The Dutch Collective Settlement Act requires that claimants' interests be represented through a Dutch foundation or association and the Dutch Court of Appeal will only declare a settlement binding if, among other things, the amount of the settlement is reasonable and foundation members are sufficiently representative of all participating investors. On February 18, 2009, the Stichting Converium Securities Compensation Foundation (the "Foundation") was incorporated to represent the interests of all legal and natural persons who, during the period from January 7, 2002 through September 2, 2004, purchased Converium common stock on a non-U.S. stock exchange and were not residents of the United States at the time of purchase. The Foundation is governed by a Board of Directors, each of whom is independent of Converium and ZFS. Pursuant to its articles of association, the Foundation is structured to include a number of participating parties, which signed agreements to become registered participants of the Foundation.

Because the Netherlands is the only European country with such a collective settlement procedure it has become an attractive venue for settling international mass claims, irrespective of whether any litigation has taken place in the Netherlands. The approach taken in the Netherlands is important for all investors. This was underscored by the U.S. Supreme Court’s recent decision in Morrison v. National Australia Bank, which denied investors (including U.S. investors) the right to bring their claims before U.S. courts for shares not purchased on a U.S. exchange. Thus, when U.S. courts will not hear their claims, European (and American) investors will more readily look to resolve them in European courts. The Dutch Collective Settlement Act, and the Court of Appeal's recent ruling in the Converium case, will make it easier for them to do so. The Court of Appeal noted the significance of its judgment in creating an alternative venue to declare international collective settlements in mass claims binding on all class members. The Court explicitly referred to the limitations for the U.S. courts to do so in securities cases as a result of the U.S. Supreme Court's decision in Morrison v. National Australia Bank.

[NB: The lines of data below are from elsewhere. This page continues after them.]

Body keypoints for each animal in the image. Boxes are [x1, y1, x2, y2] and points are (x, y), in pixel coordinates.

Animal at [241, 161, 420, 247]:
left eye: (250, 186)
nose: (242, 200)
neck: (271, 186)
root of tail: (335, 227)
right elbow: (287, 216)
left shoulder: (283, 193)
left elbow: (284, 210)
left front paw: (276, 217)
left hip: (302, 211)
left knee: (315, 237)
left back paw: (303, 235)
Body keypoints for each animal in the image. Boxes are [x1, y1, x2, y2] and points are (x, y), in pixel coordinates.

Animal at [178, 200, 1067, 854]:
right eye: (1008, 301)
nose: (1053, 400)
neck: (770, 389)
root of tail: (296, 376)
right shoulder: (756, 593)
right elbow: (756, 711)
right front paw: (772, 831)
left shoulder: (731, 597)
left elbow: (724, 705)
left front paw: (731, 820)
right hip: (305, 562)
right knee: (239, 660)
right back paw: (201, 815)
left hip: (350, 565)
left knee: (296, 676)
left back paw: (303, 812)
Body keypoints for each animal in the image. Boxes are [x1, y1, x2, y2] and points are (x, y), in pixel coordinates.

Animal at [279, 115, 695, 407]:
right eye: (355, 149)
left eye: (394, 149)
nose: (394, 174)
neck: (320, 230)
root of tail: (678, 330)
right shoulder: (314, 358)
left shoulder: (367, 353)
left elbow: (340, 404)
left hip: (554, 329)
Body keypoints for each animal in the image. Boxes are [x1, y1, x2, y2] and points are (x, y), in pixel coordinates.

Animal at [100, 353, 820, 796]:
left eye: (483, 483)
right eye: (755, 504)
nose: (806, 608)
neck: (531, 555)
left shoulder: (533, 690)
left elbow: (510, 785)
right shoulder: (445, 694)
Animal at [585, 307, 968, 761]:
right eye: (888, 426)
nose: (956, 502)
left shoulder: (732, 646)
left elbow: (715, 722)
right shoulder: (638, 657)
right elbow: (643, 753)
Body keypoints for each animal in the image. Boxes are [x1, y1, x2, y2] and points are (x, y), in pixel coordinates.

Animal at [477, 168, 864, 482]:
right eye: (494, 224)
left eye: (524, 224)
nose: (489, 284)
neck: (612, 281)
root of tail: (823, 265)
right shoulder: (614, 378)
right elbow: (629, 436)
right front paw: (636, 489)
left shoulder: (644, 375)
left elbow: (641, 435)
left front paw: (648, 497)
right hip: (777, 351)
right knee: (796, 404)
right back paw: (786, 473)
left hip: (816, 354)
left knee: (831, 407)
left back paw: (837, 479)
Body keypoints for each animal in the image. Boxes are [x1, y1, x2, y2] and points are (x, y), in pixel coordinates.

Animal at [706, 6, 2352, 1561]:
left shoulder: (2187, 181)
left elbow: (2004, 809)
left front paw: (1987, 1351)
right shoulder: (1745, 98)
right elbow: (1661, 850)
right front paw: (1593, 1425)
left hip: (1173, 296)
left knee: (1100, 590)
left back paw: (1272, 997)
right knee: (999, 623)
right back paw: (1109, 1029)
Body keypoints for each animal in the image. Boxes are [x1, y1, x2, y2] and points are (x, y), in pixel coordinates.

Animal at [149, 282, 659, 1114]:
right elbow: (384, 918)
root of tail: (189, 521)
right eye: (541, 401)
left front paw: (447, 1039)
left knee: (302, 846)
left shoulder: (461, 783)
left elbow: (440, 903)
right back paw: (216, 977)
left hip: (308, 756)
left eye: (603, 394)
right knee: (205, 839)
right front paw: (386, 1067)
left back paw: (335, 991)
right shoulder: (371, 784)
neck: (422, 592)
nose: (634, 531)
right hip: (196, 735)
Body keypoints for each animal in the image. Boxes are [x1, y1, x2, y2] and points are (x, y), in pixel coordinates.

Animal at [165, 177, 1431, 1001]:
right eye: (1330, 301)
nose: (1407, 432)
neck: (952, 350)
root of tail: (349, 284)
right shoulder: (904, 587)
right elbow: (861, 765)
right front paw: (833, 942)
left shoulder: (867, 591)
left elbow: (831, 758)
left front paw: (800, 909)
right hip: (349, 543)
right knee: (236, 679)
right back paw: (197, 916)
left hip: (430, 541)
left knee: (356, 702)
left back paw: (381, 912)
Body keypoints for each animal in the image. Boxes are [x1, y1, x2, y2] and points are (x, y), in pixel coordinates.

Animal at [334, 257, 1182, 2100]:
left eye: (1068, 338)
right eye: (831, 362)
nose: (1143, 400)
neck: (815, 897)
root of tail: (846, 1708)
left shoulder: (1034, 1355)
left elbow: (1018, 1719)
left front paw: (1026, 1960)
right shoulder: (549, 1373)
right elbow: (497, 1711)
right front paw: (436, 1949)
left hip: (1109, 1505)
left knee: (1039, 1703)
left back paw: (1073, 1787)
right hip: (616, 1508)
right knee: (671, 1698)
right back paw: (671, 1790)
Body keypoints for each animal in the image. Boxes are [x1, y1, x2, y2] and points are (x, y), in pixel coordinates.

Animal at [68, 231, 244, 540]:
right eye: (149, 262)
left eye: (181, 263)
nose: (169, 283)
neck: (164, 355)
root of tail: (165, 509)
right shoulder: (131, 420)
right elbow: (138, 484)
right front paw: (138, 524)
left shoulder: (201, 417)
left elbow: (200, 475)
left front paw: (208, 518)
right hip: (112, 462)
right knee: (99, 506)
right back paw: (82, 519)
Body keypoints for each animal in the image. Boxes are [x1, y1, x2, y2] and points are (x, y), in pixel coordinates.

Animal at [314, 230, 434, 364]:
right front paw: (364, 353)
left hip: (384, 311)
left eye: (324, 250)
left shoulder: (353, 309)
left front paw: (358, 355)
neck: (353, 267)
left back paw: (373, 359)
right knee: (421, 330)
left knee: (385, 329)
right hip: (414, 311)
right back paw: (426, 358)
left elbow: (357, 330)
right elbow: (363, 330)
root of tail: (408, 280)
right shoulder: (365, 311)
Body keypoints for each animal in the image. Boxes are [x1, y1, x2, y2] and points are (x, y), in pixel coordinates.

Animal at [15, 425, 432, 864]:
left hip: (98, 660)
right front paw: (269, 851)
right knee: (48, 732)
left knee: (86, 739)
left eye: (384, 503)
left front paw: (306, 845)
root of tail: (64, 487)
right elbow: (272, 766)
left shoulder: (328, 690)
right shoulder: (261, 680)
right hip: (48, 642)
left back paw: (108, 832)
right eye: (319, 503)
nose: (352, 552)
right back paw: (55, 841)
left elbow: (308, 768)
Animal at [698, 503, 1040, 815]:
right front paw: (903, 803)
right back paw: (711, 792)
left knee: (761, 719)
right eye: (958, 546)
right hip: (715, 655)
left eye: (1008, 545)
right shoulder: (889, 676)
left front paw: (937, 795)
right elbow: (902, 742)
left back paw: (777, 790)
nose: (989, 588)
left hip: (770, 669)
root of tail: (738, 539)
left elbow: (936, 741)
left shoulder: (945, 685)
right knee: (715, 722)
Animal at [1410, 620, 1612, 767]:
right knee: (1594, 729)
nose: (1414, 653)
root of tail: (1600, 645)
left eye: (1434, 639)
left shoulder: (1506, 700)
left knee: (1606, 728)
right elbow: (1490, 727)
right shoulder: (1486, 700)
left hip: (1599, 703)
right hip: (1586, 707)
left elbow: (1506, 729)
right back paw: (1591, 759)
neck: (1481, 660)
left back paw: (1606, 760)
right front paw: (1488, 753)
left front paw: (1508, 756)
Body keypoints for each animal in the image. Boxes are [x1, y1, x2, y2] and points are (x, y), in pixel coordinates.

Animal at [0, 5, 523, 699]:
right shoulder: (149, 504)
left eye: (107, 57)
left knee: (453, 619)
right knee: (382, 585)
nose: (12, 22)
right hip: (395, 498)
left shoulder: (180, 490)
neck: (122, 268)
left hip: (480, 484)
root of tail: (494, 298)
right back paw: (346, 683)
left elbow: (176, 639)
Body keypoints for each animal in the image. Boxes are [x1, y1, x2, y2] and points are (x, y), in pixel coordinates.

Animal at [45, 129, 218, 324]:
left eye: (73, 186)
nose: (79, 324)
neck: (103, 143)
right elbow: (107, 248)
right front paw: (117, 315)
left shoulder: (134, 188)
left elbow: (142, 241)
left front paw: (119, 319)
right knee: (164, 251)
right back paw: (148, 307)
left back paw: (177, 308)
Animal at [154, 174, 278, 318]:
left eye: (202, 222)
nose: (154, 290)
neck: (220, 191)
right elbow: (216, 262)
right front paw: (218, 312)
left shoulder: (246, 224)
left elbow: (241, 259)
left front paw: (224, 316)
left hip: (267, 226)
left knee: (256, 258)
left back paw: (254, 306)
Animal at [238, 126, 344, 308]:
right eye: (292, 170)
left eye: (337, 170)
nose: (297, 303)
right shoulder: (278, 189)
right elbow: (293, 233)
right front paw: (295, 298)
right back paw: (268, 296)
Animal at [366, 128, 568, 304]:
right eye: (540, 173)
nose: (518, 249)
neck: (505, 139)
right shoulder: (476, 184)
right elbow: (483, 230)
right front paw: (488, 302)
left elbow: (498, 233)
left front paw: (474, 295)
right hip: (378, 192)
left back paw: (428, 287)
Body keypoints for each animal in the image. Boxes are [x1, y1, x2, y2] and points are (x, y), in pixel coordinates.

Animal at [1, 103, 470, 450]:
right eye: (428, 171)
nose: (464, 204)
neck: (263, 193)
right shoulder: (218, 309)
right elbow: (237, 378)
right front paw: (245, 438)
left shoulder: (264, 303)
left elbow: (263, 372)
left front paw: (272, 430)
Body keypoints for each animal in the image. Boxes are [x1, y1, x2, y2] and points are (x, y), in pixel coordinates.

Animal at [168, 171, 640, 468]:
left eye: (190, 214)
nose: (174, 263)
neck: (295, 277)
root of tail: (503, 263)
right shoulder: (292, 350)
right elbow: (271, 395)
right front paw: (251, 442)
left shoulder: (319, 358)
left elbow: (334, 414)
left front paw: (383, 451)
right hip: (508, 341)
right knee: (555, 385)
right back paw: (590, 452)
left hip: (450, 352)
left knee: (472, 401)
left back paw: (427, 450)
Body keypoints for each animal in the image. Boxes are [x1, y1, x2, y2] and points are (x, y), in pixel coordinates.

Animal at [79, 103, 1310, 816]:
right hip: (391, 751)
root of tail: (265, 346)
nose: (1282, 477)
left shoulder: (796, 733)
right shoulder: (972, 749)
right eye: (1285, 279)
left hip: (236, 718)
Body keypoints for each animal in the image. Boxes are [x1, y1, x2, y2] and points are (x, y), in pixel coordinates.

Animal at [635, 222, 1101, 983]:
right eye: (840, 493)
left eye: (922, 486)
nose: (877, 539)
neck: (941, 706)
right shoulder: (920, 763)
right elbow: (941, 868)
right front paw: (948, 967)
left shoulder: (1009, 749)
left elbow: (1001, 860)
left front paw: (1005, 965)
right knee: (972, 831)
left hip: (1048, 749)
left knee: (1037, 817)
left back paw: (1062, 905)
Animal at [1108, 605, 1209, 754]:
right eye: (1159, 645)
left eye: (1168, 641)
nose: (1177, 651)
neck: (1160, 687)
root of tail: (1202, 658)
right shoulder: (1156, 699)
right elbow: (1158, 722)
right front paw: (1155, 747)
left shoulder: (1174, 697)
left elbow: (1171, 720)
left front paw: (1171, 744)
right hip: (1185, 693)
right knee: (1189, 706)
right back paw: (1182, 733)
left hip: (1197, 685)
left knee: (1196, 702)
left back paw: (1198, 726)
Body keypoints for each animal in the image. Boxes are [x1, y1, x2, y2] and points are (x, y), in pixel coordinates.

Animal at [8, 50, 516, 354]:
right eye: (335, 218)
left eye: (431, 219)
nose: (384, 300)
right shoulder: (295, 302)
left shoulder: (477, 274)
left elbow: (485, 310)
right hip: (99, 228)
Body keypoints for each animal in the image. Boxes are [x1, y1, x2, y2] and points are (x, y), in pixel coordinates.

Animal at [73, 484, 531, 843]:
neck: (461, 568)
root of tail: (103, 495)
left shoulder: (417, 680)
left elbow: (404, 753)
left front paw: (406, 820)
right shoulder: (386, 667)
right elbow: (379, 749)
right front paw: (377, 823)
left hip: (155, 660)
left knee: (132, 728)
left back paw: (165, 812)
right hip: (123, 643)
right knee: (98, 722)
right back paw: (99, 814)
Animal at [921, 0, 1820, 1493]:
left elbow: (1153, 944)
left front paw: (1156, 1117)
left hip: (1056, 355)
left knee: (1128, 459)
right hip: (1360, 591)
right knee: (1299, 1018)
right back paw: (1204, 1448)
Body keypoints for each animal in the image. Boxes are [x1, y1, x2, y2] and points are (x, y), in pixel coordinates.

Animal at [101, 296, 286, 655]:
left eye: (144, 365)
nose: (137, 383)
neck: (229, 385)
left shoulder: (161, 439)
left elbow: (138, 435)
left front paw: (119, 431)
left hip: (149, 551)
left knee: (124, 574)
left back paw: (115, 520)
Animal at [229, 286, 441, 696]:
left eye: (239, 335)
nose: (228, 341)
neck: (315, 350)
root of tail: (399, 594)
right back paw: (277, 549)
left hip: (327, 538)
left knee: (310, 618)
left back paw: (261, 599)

Details and relevant documents pertaining to the settlement are available at www.converiumsettlements.com.

Background of the Case

The case began in October 2004 when investors sued two Switzerland-based companies -- Converium Holdings AG ("Converium") and Zurich Financial Services ("ZFS") in the U.S. for securities fraud violations. (Converium was acquired in 2007 by the French company SCOR and is now known as SCOR Holding (Switzerland) AG.). SRKW's client, a large European institutional investor, and the other co-lead plaintiff, alleged that when ZFS spun off Converium in an initial public offering, Converium's earnings were materially overstated because they concealed a massive deficiency in its North American loss reserves. (Converium was a major multi-line re-insurance company.) This caused Converium's stock price to be artificially inflated from December 11, 2001 through September 2, 2004. Ultimately, in September 2004, Converium increased its loss reserves by $562 million, reported a loss for 2004 of $761 million and announced that it would place its troubled North American operations into "run-off" and would no longer write reinsurance policies out of its U.S. offices. This caused Converium's stock price to drop sharply, resulting in large losses to investors.

Settlements on Two Continents

The action was originally brought on behalf of all investors who purchased Converium common stock on the SWX Swiss Exchange and American Depositary Shares in New York. However, on March 6, 2008, the U.S. federal court certified a class that excluded all non-U.S. purchasers who bought their shares on the SWX Swiss Exchange, concluding that there was insufficient evidence of subject matter jurisdiction over their claims. Converium and ZFS ultimately agreed to settle investors' claims for a total of $143 million. Because of the U.S. court's decision, this settlement was split between those who purchased Converium shares in the U.S. and those who purchased them on the SWX Swiss Exchange. The U.S. federal judge presided over the former and the Amsterdam Court of Appeal is currently presiding over latter.